Why is freemium the way to go, over trial? ▶

  • A trial creates a superficial time bound for understanding the product. However, the challenge is that different users take different amounts of time to see value. A startup can easily evaluate a product in 7 days, but an enterprise likely cannot. Extending trials creates overhead in product and downstream, so she doesn’t recommend it.
  • The biggest mistake with freemium is looking at just the optimization of conversion to paid, but that’s not the be-all and end-all. Figure out the strategic value.

How does freemium help achieve growth without sacrificing monetization?

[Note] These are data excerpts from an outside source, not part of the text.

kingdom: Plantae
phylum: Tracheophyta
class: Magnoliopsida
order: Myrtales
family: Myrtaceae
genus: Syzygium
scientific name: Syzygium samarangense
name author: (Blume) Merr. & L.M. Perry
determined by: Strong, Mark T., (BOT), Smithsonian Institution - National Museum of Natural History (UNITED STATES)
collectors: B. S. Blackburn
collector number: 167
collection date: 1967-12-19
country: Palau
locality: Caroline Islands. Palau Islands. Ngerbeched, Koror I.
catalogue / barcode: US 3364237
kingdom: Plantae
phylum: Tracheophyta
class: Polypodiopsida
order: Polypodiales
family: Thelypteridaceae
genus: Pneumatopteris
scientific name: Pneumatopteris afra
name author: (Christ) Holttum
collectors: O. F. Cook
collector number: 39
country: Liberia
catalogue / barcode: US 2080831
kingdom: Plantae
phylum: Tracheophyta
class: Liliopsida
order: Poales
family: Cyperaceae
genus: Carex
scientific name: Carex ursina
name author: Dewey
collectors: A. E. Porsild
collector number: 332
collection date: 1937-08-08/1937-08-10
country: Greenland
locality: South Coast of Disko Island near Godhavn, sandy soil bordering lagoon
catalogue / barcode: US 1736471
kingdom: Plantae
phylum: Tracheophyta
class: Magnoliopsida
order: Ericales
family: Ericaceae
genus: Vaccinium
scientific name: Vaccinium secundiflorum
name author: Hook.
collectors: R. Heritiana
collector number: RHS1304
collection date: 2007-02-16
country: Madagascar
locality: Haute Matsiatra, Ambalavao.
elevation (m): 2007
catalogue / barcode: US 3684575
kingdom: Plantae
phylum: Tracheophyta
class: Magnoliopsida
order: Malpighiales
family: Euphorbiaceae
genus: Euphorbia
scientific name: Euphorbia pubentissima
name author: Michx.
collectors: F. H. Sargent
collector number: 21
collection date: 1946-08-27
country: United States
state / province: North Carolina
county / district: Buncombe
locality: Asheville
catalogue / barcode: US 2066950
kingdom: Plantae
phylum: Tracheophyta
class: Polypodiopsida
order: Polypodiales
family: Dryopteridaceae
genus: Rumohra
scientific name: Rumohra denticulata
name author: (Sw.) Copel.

  1. Does it help with indirect monetization like virality or network effects? If it does, probably have freemium.
  2. Does it suffice for every type of user regardless of complexity? If so, it’s probably a commodity feature and you should make it free.
  3. Does it help the aha moment? If so, have a proof of concept (POC) as part of free.
  4. Does it create habit loops via notifications or other channels? Then probably make it free.

Examples:

  • MongoDB has a great freemium model where they give access to a shared database cluster as a POC (a serious product wouldn’t use this). There is no deadline for prototyping, so users can play around and eventually convert.
  • Miro gives 3 editable boards for free—for some users that’s enough and they will never pay, which is OK because they will help acquire new users via sharing (indirect monetization for a different segment).

Hiring for growth ▶

Growth is an evolution, not a revolution; it’s a mindset the organization has to develop. That’s why she recommends finding someone internally for the first hire.

Hire for growth only when you have strong PMF, i.e.

  1. Retention, which takes time to measure (6 months to a year post-initial offering).
  2. Have some sort of acquisition and monetization loops to drive distribution.